Photo c lorenzo de angelis

De la Force Exercée, Lorenzo de Angelis

Par Wilson Le Personnic

Publié le 7 décembre 2016

Premier opus d’un triptyque chorégraphique autour de la figure du solo, De la Force Exercée fait suite à Haltérophile (2015), première création du danseur et chorégraphe français Lorenzo de Angelis. Cette précédente pièce, qui exposait en filigrane la notion d’interprète et d’auteur au sein d’un environnement instable – le plateau de théâtre -, mettait en tension le lien entre danseur et spectateur à travers une série de soli personnalisés et spontanés à l’intention d’un seul spectateur.

Une odeur de café accueille le spectateur à l’entrée de la salle. Au centre d’un dispositif tri-frontal, une grande bâche noire au sol est parsemée de plusieurs tas de poudre non identifiables (des pigments ? de la terre ? des épices ? de la noix de coco râpée? des céréales ?) et d’objets divers : un téléphone, une serviette, des petites bouteilles en plastique dont le contenu reste dissimulé… Un petit sac dans la main, Lorenzo de Angelis saupoudre le sol de granules, comme en ouverture d’un étrange rituel, et libère la scène. Sa présence va jalonner tout le spectacle, il interviendra par intermittence pour amorcer de nouvelles séquences que le bodybuilder continuera seul mais toujours sous le regard attentif du chorégraphe en retrait. Habillé tout en noir, sa silhouette menue contraste avec celle de son interprète. En simple caleçon noir, le bodybuilder Julien Hang (rencontré dans la même tenue quelques minutes plus tôt à l’entrée de la salle déchirant les billets du spectacle) commence par exécuter dans le silence une lente série de mouvements qui mettent en exergue sa plastique. Ses bras tendus esquissent des rotations dans l’air, peu à peu une tension musculaire se fait ressentir et son expiration devient de plus en plus audible. La fougue et l’appétit du geste qui émanaient d’Haltérophile laissent place ici à une atmosphère plus reposée et contemplative. Le chorégraphe arrive alors sur scène et souffle quelque chose (du poivre?) en direction du bodybuilder qui se met subitement à tousser. Une violente toux qui s’accentue lorsque celui-ci s’approche de lui en continuant à lui souffler dessus .
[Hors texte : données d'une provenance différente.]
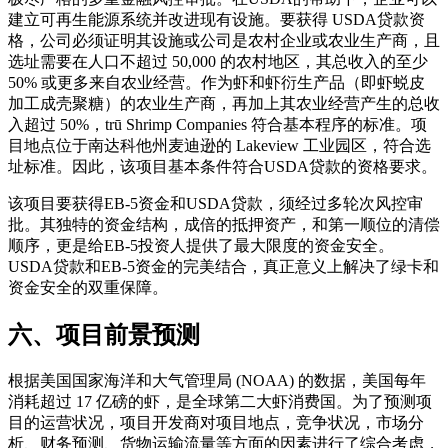
建立可再生能源系统并改进现有设施。要获得 USDA贷款资
格，公司必须证明其设施或公司是农村企业或农业生产商，且
选址需要在人口不超过 50,000 的农村地区，其总收入的至少
50% 或更多来自农业经营。作为虾和虾衍生产品（即虾蜕皮
加工成壳聚糖）的农业生产商，再加上其农业经营产生的总收
入超过 50%，trū Shrimp Companies 符合基本程序的标准。项
目地点位于南达科他州麦迪逊的 Lakeview 工业园区，符合选
址标准。因此，该项目基本条件符合USDA贷款的资格要求。
该项目要获得EB-5资金和USDA贷款，须经过多轮次风控审
批。其独特的资金结构，成倍的抵押资产，和第一顺位的清偿
顺序，更是给EB-5投资人提供了最大限度的资金安全。
USDA贷款和EB-5资金的完美结合，真正意义上解决了绿卡和
资金安全的双重保障。
六、项目前景预测
根据美国国家海洋和大气管理局 (NOAA) 的数据，美国每年
消耗超过 17 亿磅的虾，是全球第二大虾消费国。为了预测项
目的运营状况，项目开发商对项目地点，竞争状况，市场分
析、财务预测、货物运输流量等方面的因素进行了综合考虑，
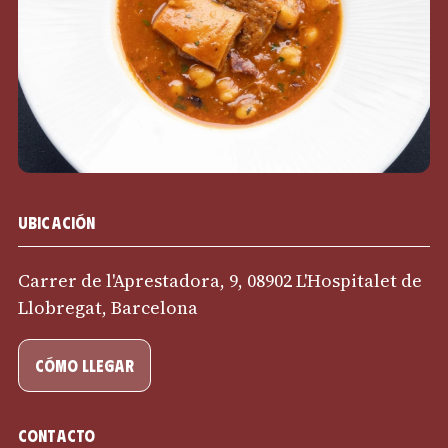
Ubicación
Carrer de l'Aprestadora, 9, 08902 L'Hospitalet de
Llobregat, Barcelona
cómo llegar
Contacto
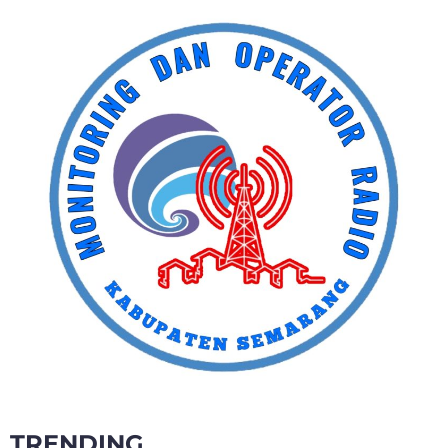
TRENDING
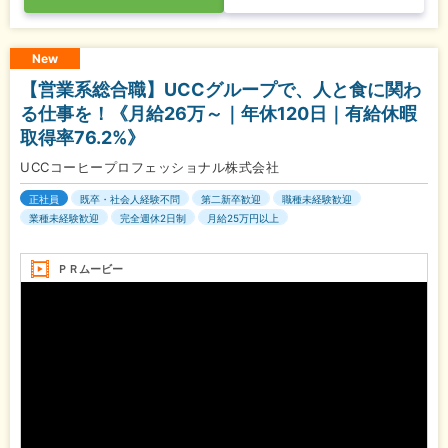
New
【営業系総合職】UCCグループで、人と食に関わ
る仕事を！《月給26万～｜年休120日｜有給休暇
取得率76.2%》
UCCコーヒープロフェッショナル株式会社
正社員
既卒・社会人経験不問
第二新卒歓迎
職種未経験歓迎
業種未経験歓迎
完全週休2日制
月給25万円以上
ＰＲムービー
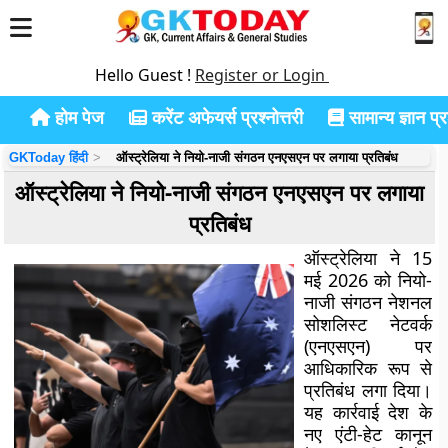
Hello Guest !
Register or Login
होम पेज
करेंट अफेयर्स प्रश्नोत्तरी
सामान्य ज्ञान प्रश
GKToday हिंदी
ऑस्ट्रेलिया ने नियो-नाजी संगठन एनएसएन पर लगाया प्रतिबंध
ऑस्ट्रेलिया ने नियो-नाजी संगठन एनएसएन पर लगाया
प्रतिबंध
ऑस्ट्रेलिया ने 15
मई 2026 को नियो-
नाजी संगठन नेशनल
सोशलिस्ट नेटवर्क
(एनएसएन) पर
आधिकारिक रूप से
प्रतिबंध लगा दिया।
यह कार्रवाई देश के
नए एंटी-हेट कानून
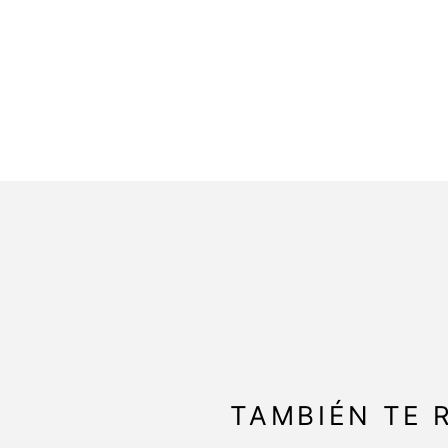
TAMBIÉN TE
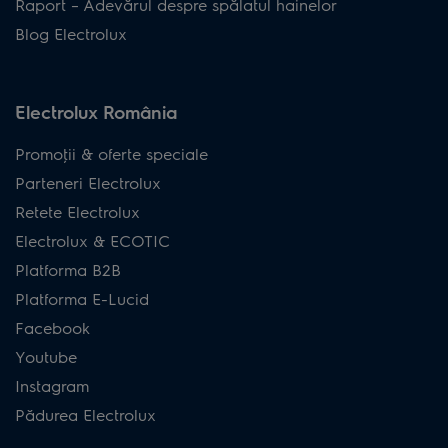
Raport – Adevărul despre spălatul hainelor
Blog Electrolux
Electrolux România
Promoţii & oferte speciale
Parteneri Electrolux
Retete Electrolux
Electrolux & ECOTIC
Platforma B2B
Platforma E-Lucid
Facebook
Youtube
Instagram
Pădurea Electrolux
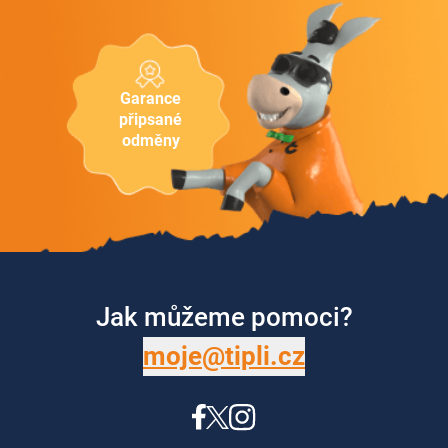
Garance
připsané
odměny
Jak můžeme pomoci?
moje@tipli.cz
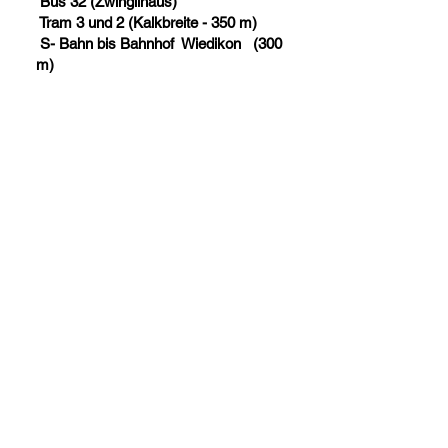
Bus 32 (Zwinglihaus)
Tram 3 und 2 (Kalkbreite - 350 m)
S- Bahn bis Bahnhof Wiedikon (300
m)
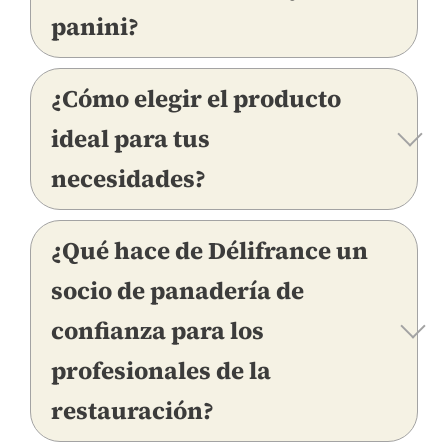
panini?
¿Cómo elegir el producto
ideal para tus
necesidades?
¿Qué hace de Délifrance un
socio de panadería de
confianza para los
profesionales de la
restauración?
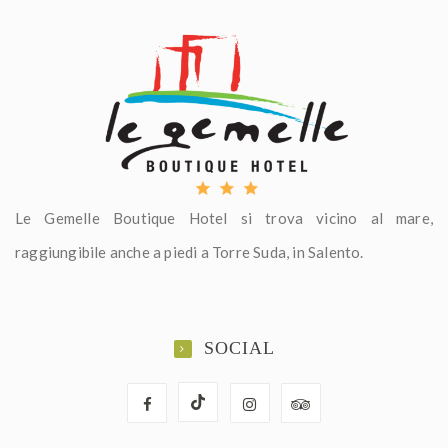
Le Gemelle Boutique Hotel si trova vicino al mare,
raggiungibile anche a piedi a Torre Suda, in Salento.
SOCIAL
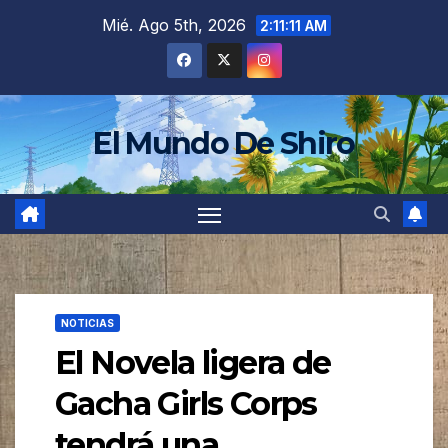
Saltar
Mié. Ago 5th, 2026
2:11:13 AM
al
contenido
El Mundo De Shiro
NOTICIAS
El Novela ligera de
Gacha Girls Corps
tendrá una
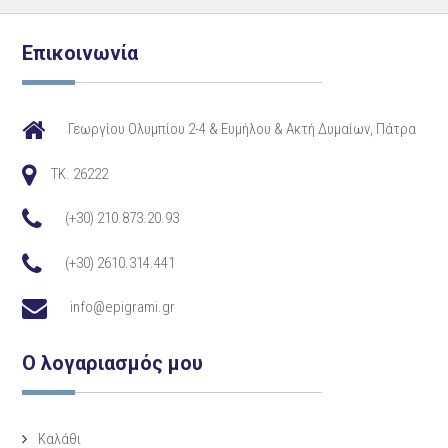
Επικοινωνία
Γεωργίου Ολυμπίου 2-4 & Ευμήλου & Ακτή Δυμαίων, Πάτρα
TK. 26222
(+30) 210.873.20.93
(+30) 2610.314.441
info@epigrami.gr
Ο λογαριασμός μου
Καλάθι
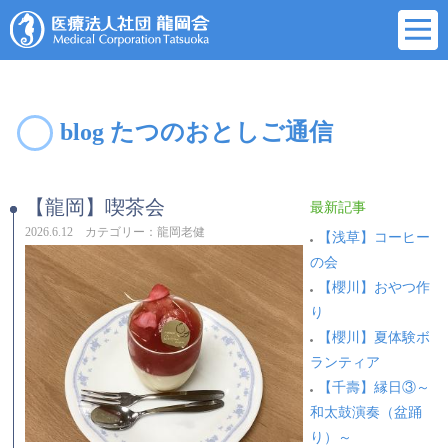
blog たつのおとしご通信
【龍岡】喫茶会
最新記事
2026.6.12 カテゴリー：龍岡老健
【浅草】コーヒー
の会
【櫻川】おやつ作
り
【櫻川】夏体験ボ
ランティア
【千壽】縁日③～
和太鼓演奏（盆踊
り）～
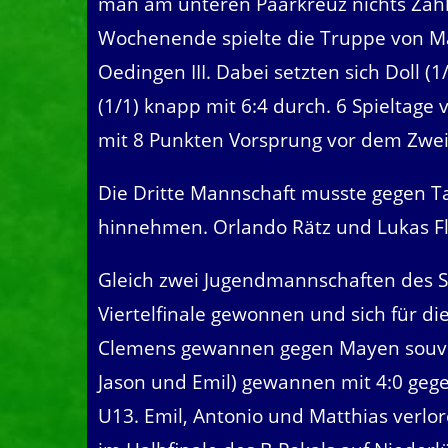
man am unteren Paarkreuz nichts Zäh
Wochenende spielte die Truppe von Ma
Oedingen III. Dabei setzten sich Doll (1
(1/1) knapp mit 6:4 durch. 6 Spieltage
mit 8 Punkten Vorsprung vor dem Zweit
Die Dritte Mannschaft musste gegen Tab
hinnehmen. Orlando Rätz und Lukas Fl
Gleich zwei Jugendmannschaften des S
Viertelfinale gewonnen und sich für die
Clemens gewannen gegen Mayen souverä
Jason und Emil) gewannen mit 4:0 gegen
U13. Emil, Antonio und Matthias verlore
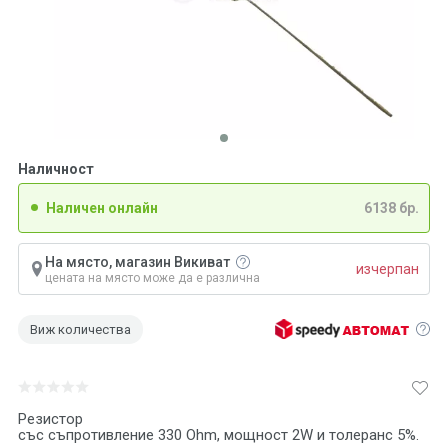
Наличност
Наличен онлайн
6138 бр.
На място, магазин Викиват
изчерпан
цената на място може да е различна
Виж количества
Резистор
със съпротивление 330 Ohm, мощност 2W и толеранс 5%.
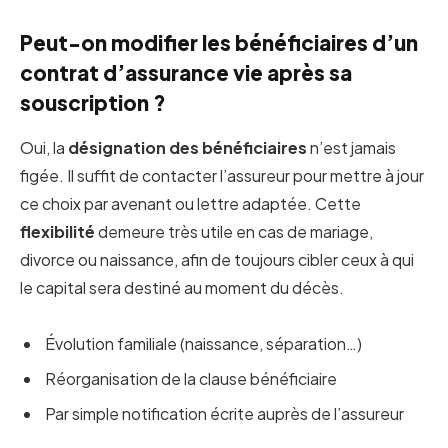
Peut-on modifier les bénéficiaires d’un
contrat d’assurance vie après sa
souscription ?
Oui, la
désignation des bénéficiaires
n’est jamais
figée. Il suffit de contacter l’assureur pour mettre à jour
ce choix par avenant ou lettre adaptée. Cette
flexibilité
demeure très utile en cas de mariage,
divorce ou naissance, afin de toujours cibler ceux à qui
le capital sera destiné au moment du décès.
Évolution familiale (naissance, séparation…)
Réorganisation de la clause bénéficiaire
Par simple notification écrite auprès de l’assureur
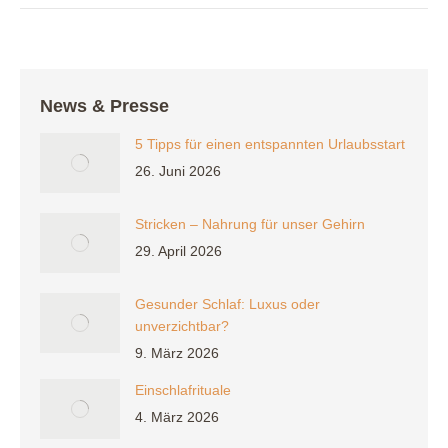
News & Presse
5 Tipps für einen entspannten Urlaubsstart
26. Juni 2026
Stricken – Nahrung für unser Gehirn
29. April 2026
Gesunder Schlaf: Luxus oder
unverzichtbar?
9. März 2026
Einschlafrituale
4. März 2026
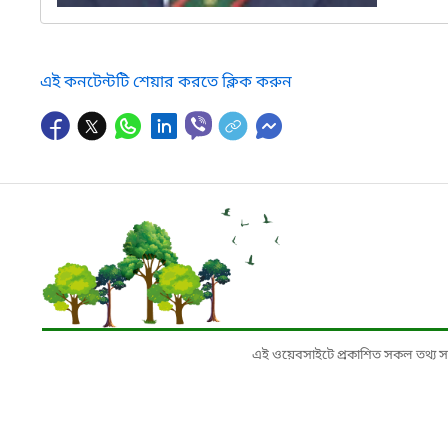
এই কনটেন্টটি শেয়ার করতে ক্লিক করুন
এই ওয়েবসাইটে প্রকাশিত সকল তথ্য সংশ্লি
Les bouteilles disposées sur le sol sont vidées par Lorenzo de Angelis les une après les autres dans la bouche offerte de son interprète la tête inclinée en arrière. Sous une lumière crue, sa musculature saillante se recouvre peu à peu d’une épaisse couche de fluides bigarrés. Argent, blanc, noir, bleu, or, le liquide épais coule le long de sa mâchoire, le long de son cou, son torse, ses abdominaux, ses cuisses… Le bodybuilder pioche alors dans les petits tas coniques disposés sur le sol et se jète des poignées de poudres aux textures et aux couleurs hétéroclites sur sa peau encore humide. Julien Hang va ensuite lentement filmer en détail la surface de son corps avec un téléphone. Toujours en silence, il porte alors à sa bouche une bouteille d’eau claire qu’il vide entièrement sur son visage et son corps. À première vue blancs, les tas restant vont révéler contenir des paillettes et des pigments colorés, des objets aux allures de rochers informes vont quant à eux s’avérer être de grosses éponges imbibées de liquide coloré. Le chorégraphe interviendra une dernière fois sur le corps de son interprète en lui jetant des miettes de papiers, des confettis, des poignets de pigments aux couleurs vives, final qui n’est pas sans rappeler la célèbre fête Indienne de la Holi.

Mystérieux rituel factuel et contemplatif de body(building)painting, la performance met en tension des notions inhérentes au spectacle vivant : regarder et/ou être regardé, dominer et/ou être assujetti, consentir et/ou résister… Avec De la Force Exercée, Lorenzo de Angelis prolonge son travail commencé avec Haltérophile et continue de tisser des liens entre l’imaginaire d’un corps virtuose et d’une lutte de pouvoir au sein d’un espace théâtral.

Vu à la Ménagerie de verre dans le cadre des Inaccoutumés. Conception et chorégraphie Lorenzo De Angelis. Bodybuilder Julien Hang. Photo Lorenzo De Angelis.